Source material section start
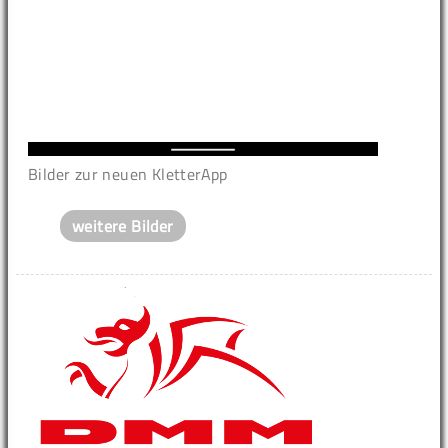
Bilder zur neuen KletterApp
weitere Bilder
Source material section end
Source material section start
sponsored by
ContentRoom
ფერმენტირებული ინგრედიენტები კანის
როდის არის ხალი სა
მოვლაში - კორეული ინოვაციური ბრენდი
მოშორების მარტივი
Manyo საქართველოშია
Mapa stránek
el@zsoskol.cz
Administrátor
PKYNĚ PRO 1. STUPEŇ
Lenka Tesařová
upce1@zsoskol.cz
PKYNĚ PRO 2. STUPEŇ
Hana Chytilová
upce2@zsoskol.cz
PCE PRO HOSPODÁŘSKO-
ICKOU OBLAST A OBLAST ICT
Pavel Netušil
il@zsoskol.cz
Source material section end
- _What the task requires_: Starting at the line that contains "sponsored by" and ending after the line that contains "PKYNĚ PRO 2. STUPEŇ", write those lines out again with "Administrátor" swapped for "Správce" and nothing else changed.

- _Response area_:
sponsored by
ContentRoom
ფერმენტირებული ინგრედიენტები კანის
როდის არის ხალი სა
მოვლაში - კორეული ინოვაციური ბრენდი
მოშორების მარტივი
Manyo საქართველოშია
Mapa stránek
el@zsoskol.cz
Správce
PKYNĚ PRO 1. STUPEŇ
Lenka Tesařová
upce1@zsoskol.cz
PKYNĚ PRO 2. STUPEŇ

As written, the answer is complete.